Ingevolge artikel 6:3:1 Sv bedraagt de termijn waarbinnen de taakstraf moet zijn voltooid achttien maanden na het onherroepelijk worden van het vonnis. In verband met de uitbraak van het Covid-19 virus is door de Tijdelijke Wet Covid-19 Justitie en Veiligheid de executietermijn van onderhavige taakstraf op 8 november 2021 eenmaal verlengd met twaalf maanden.
Op grond van artikel 6:3:4 Sv kan de officier van justitie een beslissing tot tenuitvoerlegging van de vervangende hechtenis slechts nemen gedurende de termijn waarbinnen de taakstraf voltooid moet zijn of binnen drie maanden na afloop van deze termijn. De politierechter heeft geconstateerd dat de officier van justitie de beslissing tot toepassing van de vervangende hechtenis niet binnen de voornoemde termijn heeft genomen. De officier van justitie heeft op 10 mei 2024 de beslissing genomen en de kennisgeving hiervan aan de veroordeelde betekend, maar deze beslissing is niet ondertekend. Het is vaste jurisprudentie van deze rechtbank dat een beslissing tot toepassing van vervangende hechtenis ondertekend moet zijn door de officier van justitie (zie o.a. ECLI:NL:RBLIM:2024:4806). Een niet-ondertekende beslissing heeft geen rechtskracht.
De officier van justitie heeft na voornoemde uitspraak de beslissing van 10 mei 2024 op 25 juli 2024 alsnog ondertekend. De politierechter is van oordeel dat hierdoor pas op 25 juli 2024 de omzettingsbeslissing rechtskracht heeft gekregen.

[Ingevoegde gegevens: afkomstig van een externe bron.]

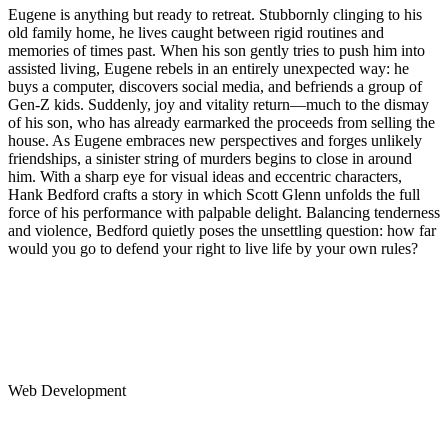
Eugene is anything but ready to retreat. Stubbornly clinging to his
old family home, he lives caught between rigid routines and
memories of times past. When his son gently tries to push him into
assisted living, Eugene rebels in an entirely unexpected way: he
buys a computer, discovers social media, and befriends a group of
Gen-Z kids. Suddenly, joy and vitality return—much to the dismay
of his son, who has already earmarked the proceeds from selling the
house. As Eugene embraces new perspectives and forges unlikely
friendships, a sinister string of murders begins to close in around
him. With a sharp eye for visual ideas and eccentric characters,
Hank Bedford crafts a story in which Scott Glenn unfolds the full
force of his performance with palpable delight. Balancing tenderness
and violence, Bedford quietly poses the unsettling question: how far
would you go to defend your right to live life by your own rules?
Web Development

De executietermijn van de taakstraf van de veroordeelde is geëindigd op 9 april 2024 en de termijn van artikel 6:3:4 Sv eindigde op 8 juli 2024. De omzettingsbeslissing van 25 juli 2024 is derhalve te laat.
Op grond hiervan wordt het bezwaarschrift gegrond verklaard en komt de politierechter niet meer toe aan een inhoudelijke behandeling. De politierechter stelt het aantal uren van de te verrichten taakstraf op nihil.

Beslissing

De politierechter:
  • verklaart het bezwaar gegrond;
  • bepaalt het nog resterende aantal uren te verrichten taakstraf op
Deze beslissing is gegeven door mr. W. Loof, politierechter, in tegenwoordigheid van
mr. C.W.P. Huntjens, griffier, en in het openbaar uitgesproken op 20 augustus 2024.